### Page text ###

Belang van Nederland (BVNL, ) is a political party in the Netherlands, led by Wybren van Haga. It is currently active in the House of Representatives as the independent Van Haga Group (). Its three MPs split from Forum for Democracy in August 2021.

History
BVNL was founded by  Wybren van Haga, who had previously been an MP for the People's Party for Freedom and Democracy (VVD) before defecting to Forum for Democracy (FvD). In May 2021, Van Haga announced that he split from FvD in response to a poster it had released which compared the COVID-19 lockdown to the Nazi occupation of the Netherlands. He was joined by two former FvD MPs Hans Smolders and Olaf Ephraim. The group subsequently founded the independent group Groep Van Haga. In August 2021, Van Haga announced his intention to start a new political party.

###

According to the text on Belang van Nederland, which party did Wybren van Haga serve as an MP for before he defected to Forum for Democracy? The records that come next are separate material, unrelated to the text above.

### Material shown ###

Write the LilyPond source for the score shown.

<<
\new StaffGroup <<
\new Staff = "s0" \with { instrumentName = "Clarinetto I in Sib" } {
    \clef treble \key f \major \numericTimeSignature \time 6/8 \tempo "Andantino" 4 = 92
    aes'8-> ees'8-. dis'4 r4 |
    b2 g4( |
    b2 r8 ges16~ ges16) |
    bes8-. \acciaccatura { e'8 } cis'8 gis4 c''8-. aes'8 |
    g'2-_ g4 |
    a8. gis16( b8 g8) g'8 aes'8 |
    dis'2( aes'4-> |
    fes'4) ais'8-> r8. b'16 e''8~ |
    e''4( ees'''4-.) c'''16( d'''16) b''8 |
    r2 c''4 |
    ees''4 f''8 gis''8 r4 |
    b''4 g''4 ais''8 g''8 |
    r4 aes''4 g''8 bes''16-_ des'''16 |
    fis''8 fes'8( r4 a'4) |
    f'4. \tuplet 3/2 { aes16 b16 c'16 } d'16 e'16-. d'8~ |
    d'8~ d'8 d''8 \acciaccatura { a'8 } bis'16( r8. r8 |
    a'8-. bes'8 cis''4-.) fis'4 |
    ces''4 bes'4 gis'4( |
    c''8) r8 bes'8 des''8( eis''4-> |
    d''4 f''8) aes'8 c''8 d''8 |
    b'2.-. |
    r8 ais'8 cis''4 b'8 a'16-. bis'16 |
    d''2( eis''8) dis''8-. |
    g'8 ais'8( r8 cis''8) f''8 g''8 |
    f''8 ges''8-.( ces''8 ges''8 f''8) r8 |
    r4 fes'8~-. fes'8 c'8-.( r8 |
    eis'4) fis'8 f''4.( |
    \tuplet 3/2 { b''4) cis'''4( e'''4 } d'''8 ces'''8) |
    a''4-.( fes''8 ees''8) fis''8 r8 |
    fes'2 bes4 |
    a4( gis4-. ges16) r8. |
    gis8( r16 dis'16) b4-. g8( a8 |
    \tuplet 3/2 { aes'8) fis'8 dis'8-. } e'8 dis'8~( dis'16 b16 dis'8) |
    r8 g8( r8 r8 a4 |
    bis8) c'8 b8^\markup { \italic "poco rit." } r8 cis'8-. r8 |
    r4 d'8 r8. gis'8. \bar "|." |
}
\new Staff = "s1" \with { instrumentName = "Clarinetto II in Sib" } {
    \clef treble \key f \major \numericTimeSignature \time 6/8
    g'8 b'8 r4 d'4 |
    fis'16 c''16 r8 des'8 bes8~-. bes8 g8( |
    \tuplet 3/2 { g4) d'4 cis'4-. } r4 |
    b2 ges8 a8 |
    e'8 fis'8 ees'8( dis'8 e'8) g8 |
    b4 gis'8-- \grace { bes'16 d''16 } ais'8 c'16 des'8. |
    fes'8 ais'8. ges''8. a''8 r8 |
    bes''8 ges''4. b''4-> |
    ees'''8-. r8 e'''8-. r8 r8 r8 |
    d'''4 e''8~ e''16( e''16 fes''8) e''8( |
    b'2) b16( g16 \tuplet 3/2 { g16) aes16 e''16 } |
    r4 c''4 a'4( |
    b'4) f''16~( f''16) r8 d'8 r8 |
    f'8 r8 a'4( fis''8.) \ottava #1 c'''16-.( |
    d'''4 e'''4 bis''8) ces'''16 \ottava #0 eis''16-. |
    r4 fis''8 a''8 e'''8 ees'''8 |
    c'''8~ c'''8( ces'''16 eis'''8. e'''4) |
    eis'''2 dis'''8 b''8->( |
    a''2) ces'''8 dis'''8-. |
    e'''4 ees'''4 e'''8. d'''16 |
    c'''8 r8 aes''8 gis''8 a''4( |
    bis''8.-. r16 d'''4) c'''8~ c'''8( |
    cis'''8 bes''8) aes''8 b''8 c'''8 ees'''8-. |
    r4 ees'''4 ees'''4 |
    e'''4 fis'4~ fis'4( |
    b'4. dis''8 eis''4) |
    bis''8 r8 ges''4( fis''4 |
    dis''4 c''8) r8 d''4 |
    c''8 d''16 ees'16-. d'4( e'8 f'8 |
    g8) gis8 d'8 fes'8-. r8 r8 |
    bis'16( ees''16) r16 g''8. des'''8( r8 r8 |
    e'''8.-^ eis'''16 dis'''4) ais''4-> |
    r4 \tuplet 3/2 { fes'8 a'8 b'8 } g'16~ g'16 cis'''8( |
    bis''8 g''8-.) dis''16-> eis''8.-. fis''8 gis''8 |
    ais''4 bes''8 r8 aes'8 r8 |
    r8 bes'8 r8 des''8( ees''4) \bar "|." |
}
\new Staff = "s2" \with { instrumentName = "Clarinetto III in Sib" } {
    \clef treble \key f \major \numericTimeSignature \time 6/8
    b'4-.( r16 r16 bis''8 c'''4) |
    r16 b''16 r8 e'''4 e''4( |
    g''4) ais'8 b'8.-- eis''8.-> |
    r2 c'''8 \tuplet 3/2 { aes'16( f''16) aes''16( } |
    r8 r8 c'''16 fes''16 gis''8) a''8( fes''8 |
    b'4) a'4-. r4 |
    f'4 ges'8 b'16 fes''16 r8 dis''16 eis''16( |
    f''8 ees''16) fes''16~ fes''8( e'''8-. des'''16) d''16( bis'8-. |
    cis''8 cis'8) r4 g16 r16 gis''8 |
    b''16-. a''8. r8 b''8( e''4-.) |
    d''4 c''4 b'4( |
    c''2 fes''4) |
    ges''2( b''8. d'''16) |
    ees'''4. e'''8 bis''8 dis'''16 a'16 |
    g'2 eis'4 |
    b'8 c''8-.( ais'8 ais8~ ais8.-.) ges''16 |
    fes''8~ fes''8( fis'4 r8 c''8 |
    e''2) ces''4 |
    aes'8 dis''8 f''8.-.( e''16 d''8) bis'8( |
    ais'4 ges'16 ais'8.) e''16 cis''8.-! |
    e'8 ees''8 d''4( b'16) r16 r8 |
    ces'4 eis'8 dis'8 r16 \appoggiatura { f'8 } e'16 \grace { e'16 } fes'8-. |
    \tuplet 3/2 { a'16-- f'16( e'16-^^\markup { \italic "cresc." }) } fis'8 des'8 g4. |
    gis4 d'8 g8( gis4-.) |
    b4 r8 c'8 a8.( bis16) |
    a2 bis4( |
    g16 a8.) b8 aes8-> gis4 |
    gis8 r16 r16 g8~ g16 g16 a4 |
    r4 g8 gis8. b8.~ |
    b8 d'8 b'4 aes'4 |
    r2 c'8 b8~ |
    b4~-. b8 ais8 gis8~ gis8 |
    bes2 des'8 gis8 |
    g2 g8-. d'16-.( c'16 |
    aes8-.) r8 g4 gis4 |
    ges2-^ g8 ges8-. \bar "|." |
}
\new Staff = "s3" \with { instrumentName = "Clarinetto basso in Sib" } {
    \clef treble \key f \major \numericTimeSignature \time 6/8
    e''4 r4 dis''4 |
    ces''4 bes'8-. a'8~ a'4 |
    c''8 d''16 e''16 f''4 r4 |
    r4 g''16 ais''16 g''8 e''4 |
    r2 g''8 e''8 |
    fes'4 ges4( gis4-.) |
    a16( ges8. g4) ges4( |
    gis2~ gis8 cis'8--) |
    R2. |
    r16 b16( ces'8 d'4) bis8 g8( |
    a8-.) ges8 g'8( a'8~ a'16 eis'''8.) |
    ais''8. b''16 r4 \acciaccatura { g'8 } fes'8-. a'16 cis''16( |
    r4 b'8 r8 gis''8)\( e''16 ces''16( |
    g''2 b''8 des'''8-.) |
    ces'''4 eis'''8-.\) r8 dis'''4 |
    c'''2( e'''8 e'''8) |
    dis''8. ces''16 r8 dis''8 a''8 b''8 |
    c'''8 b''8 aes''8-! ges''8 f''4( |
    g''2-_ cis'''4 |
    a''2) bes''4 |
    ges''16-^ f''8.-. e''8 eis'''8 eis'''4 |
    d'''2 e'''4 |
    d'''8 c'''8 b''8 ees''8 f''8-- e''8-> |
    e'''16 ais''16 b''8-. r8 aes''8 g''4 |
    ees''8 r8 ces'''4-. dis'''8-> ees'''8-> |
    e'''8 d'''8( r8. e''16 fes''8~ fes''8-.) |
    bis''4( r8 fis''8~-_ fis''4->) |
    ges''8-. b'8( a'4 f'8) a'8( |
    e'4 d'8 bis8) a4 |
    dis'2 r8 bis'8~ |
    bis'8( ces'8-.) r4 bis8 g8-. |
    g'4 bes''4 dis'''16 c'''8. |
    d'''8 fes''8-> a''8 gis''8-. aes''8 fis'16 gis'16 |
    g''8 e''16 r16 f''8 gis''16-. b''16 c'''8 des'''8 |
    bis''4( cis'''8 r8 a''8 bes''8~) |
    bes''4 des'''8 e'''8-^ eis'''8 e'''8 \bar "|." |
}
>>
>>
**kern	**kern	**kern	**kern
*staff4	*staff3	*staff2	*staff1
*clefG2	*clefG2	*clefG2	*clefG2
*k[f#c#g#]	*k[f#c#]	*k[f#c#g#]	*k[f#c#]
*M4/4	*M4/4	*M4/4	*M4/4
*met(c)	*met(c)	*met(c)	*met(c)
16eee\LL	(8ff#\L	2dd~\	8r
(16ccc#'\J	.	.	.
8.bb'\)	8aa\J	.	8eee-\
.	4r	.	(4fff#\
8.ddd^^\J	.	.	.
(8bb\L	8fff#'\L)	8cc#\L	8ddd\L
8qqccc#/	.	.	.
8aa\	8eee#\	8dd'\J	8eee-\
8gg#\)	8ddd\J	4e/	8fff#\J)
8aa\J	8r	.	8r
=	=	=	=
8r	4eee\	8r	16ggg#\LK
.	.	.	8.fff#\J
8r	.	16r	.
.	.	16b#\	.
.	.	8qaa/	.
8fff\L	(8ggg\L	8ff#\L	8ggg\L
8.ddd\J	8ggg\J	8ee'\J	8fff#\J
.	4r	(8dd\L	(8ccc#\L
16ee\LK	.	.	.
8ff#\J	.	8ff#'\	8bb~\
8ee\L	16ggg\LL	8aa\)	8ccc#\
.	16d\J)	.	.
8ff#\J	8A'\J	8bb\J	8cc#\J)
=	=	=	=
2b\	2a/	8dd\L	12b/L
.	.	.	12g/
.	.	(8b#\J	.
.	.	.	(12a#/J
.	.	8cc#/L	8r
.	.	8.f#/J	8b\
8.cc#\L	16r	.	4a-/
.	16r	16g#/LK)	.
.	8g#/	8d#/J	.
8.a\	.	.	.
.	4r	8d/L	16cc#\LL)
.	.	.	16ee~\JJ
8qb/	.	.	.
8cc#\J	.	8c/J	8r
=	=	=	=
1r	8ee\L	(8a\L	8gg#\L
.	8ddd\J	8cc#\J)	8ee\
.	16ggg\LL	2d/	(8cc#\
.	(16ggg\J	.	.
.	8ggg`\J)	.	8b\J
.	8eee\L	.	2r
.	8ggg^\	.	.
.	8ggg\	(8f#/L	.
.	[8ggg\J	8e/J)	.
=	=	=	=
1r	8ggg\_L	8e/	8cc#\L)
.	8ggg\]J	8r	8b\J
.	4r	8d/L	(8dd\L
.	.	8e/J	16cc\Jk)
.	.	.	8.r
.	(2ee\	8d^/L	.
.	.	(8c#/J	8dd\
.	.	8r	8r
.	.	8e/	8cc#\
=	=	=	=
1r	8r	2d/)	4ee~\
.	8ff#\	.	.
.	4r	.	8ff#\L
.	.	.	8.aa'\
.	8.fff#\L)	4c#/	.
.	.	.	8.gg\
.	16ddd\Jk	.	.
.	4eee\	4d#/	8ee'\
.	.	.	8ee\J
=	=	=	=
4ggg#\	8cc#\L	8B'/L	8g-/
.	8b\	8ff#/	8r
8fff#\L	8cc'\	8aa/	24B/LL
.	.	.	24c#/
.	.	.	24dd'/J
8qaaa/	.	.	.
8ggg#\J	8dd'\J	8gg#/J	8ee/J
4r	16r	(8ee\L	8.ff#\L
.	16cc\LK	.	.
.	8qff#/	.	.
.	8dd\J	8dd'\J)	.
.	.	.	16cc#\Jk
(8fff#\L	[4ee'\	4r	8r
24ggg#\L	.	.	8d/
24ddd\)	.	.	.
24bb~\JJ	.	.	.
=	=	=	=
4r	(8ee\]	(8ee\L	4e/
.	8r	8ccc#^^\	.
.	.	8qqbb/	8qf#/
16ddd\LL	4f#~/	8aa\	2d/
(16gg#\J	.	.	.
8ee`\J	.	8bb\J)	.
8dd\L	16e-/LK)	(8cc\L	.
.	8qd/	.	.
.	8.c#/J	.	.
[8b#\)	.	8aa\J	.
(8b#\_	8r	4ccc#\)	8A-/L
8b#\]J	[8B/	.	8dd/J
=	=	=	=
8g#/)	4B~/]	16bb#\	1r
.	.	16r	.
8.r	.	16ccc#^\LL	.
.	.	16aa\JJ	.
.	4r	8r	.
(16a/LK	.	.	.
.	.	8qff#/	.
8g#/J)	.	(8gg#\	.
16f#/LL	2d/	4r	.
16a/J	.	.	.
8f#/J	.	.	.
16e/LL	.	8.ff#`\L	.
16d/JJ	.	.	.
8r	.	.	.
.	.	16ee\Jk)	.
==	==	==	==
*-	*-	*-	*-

###

Answer section:
The People's Party for Freedom and Democracy (VVD).